Enabling and Improving Centralized Control in Network and Cyber-Physical Systems: An Application-Driven Approach

Abstract

Cloud providers and carriers are actively adopting a centralized control paradigm, as in Software-Defined Networks (SDN), to achieve high flexibility and agility in network management. This paradigm allows applications (apps) to easily monitor/reconfigure network devices based on a global view. With emerging hardware (e.g., internet-of-things, autonomous/connected vehicles, smart manufacturing) and software technologies (e.g., digital twins), Cyber-Physical Systems (CPS) can also leverage this paradigm to improve their performance and reliability. However, to reflect rapidly emerging device capabilities and use cases, apps need to evolve constantly, which introduces new requirements for programmability, extensibility, and data availability. As a result, it is challenging and sometimes impossible to deploy existing SDN(-like) solutions as they are without resorting to ad hoc patches that are time-consuming to develop and hardly reusable. In this dissertation, we argue that (1) it is possible to systematically address such problems without tailoring to specific apps, and (2) generalization of apps' behaviors is key to the solutions.
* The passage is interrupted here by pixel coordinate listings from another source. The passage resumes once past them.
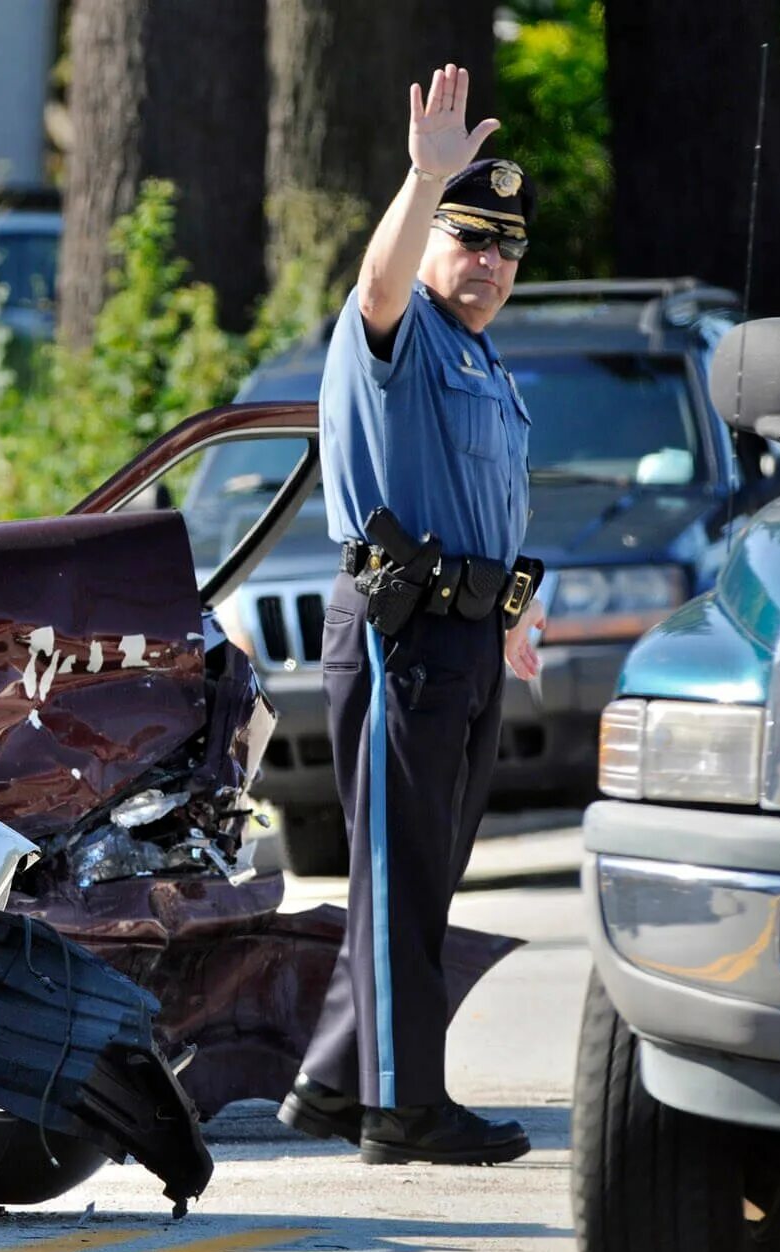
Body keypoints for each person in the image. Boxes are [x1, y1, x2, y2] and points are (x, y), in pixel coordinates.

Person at [274, 63, 544, 1165]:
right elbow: (377, 286)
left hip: (465, 635)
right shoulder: (401, 334)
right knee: (396, 873)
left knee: (421, 871)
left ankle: (332, 1082)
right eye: (465, 234)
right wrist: (417, 182)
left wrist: (513, 616)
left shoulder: (480, 356)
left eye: (503, 246)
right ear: (432, 235)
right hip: (400, 634)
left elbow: (486, 499)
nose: (484, 261)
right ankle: (401, 1109)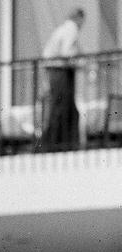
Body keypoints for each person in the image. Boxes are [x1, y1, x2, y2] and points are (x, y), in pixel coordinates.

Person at [40, 8, 85, 150]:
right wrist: (80, 64)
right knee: (61, 107)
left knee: (64, 108)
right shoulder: (71, 29)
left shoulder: (62, 29)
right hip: (60, 71)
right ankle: (55, 144)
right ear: (78, 18)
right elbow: (67, 52)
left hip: (55, 70)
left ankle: (58, 143)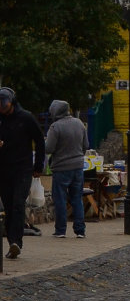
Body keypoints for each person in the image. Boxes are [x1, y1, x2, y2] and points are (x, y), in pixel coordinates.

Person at [0, 86, 46, 260]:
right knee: (9, 206)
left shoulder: (26, 118)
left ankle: (16, 243)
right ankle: (12, 241)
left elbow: (39, 141)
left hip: (23, 169)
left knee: (18, 204)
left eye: (4, 104)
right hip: (4, 169)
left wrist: (38, 167)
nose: (1, 107)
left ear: (12, 102)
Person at [44, 99, 89, 239]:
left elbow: (48, 148)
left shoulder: (55, 127)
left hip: (61, 168)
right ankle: (80, 230)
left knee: (60, 199)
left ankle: (61, 230)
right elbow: (85, 145)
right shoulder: (79, 123)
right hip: (78, 167)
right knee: (77, 198)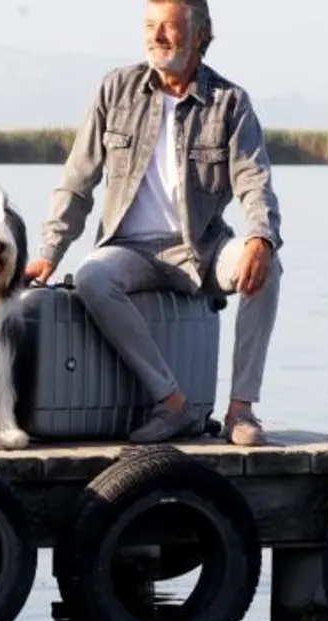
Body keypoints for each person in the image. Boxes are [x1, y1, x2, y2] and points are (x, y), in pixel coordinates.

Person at [26, 0, 283, 446]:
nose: (156, 36)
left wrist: (261, 236)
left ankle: (242, 409)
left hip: (201, 249)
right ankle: (172, 403)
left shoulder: (231, 103)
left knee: (268, 264)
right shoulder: (116, 89)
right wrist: (50, 253)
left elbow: (253, 181)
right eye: (149, 26)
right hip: (129, 248)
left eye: (169, 26)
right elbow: (77, 179)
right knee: (92, 278)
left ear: (200, 34)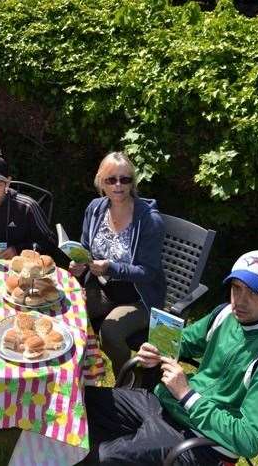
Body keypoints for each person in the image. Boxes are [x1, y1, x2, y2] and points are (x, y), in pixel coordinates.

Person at [83, 250, 258, 465]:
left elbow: (248, 439)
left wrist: (187, 396)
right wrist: (155, 349)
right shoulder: (226, 314)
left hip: (201, 441)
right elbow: (184, 341)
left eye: (254, 292)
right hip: (167, 404)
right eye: (236, 288)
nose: (240, 301)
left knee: (104, 457)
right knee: (82, 401)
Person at [69, 151, 165, 376]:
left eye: (125, 179)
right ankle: (78, 375)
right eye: (111, 180)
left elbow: (149, 272)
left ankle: (128, 380)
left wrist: (110, 267)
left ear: (133, 182)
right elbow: (85, 247)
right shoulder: (95, 208)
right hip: (103, 289)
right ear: (101, 182)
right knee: (68, 313)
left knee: (110, 333)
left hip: (138, 298)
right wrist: (80, 263)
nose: (118, 185)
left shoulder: (150, 221)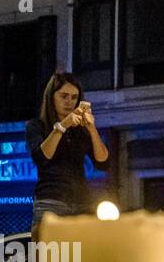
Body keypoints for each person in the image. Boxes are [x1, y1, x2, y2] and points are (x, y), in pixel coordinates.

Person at [26, 71, 109, 229]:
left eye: (74, 97)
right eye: (63, 96)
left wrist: (92, 129)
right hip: (51, 201)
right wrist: (62, 126)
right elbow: (42, 157)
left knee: (83, 253)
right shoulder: (37, 126)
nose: (69, 102)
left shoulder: (80, 130)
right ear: (52, 97)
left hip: (82, 202)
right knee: (52, 253)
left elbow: (103, 162)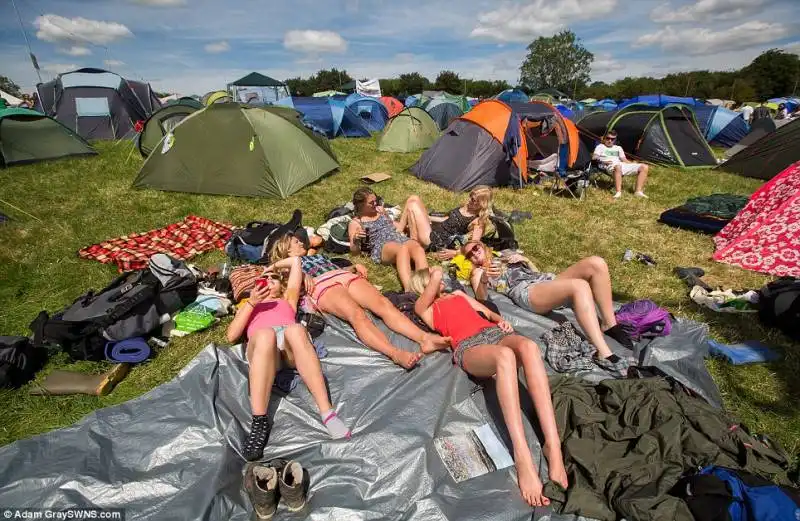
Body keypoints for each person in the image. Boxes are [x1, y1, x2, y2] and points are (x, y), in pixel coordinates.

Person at [410, 267, 568, 507]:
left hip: (492, 333)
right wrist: (434, 275)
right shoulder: (427, 308)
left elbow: (486, 313)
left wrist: (500, 321)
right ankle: (522, 455)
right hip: (469, 347)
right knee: (505, 357)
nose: (442, 282)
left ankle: (552, 444)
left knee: (529, 347)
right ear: (425, 284)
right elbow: (425, 299)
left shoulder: (459, 296)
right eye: (434, 281)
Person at [226, 257, 352, 461]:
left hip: (289, 348)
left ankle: (327, 412)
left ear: (281, 286)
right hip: (265, 351)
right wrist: (252, 302)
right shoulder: (251, 306)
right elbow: (231, 335)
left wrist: (271, 267)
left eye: (273, 279)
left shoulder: (287, 300)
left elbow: (295, 262)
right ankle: (259, 421)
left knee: (295, 329)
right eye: (263, 279)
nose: (268, 280)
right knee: (266, 334)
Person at [268, 234, 450, 369]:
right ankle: (395, 353)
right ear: (286, 249)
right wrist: (299, 272)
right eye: (295, 242)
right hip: (322, 285)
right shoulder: (286, 266)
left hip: (343, 275)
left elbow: (331, 266)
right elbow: (280, 281)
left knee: (383, 304)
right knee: (356, 315)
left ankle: (424, 338)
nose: (301, 242)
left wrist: (352, 267)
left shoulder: (315, 256)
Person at [461, 241, 633, 358]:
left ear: (482, 246)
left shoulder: (504, 255)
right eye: (469, 255)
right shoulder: (478, 272)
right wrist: (484, 277)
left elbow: (536, 272)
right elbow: (481, 298)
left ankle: (609, 324)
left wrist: (525, 260)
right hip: (528, 291)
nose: (474, 253)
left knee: (597, 263)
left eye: (475, 248)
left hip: (545, 280)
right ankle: (604, 352)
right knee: (579, 286)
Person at [349, 187, 428, 291]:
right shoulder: (356, 223)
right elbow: (354, 252)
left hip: (397, 237)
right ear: (361, 205)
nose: (375, 204)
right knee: (402, 249)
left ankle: (425, 284)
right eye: (371, 203)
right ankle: (409, 290)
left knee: (418, 248)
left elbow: (392, 225)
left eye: (376, 201)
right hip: (382, 245)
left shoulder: (380, 211)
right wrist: (356, 238)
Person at [396, 186, 493, 260]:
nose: (469, 200)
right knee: (414, 198)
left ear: (481, 203)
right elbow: (446, 219)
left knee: (412, 205)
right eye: (470, 196)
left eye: (473, 200)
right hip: (433, 231)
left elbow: (473, 246)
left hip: (435, 241)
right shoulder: (467, 206)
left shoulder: (478, 221)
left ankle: (399, 234)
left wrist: (455, 253)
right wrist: (426, 217)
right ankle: (401, 233)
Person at [592, 130, 649, 199]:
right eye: (608, 138)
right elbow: (594, 157)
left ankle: (638, 192)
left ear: (615, 140)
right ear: (604, 138)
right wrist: (603, 161)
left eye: (612, 139)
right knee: (618, 167)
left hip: (620, 164)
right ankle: (618, 192)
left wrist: (633, 164)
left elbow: (624, 160)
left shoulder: (618, 148)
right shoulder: (600, 147)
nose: (610, 141)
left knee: (644, 166)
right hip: (607, 165)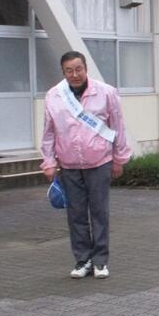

To support these claims, we present three systematic solutions that enable and improve centralized control in different network systems and CPS. For apps that buffer network packets during device mobility to prevent loss and reordering, we expand SDN programmability to support in-network buffering with Programmable Buffer. For apps running in a heterogeneous network, we generalize SDN traffic management abstractions with Egret. To enable centralized control in CPS and support data-driven apps, we develop an extensible and generic framework named SDNator. We demonstrate that these solutions can not only support legacy and emerging apps but facilitate the innovation of new ones.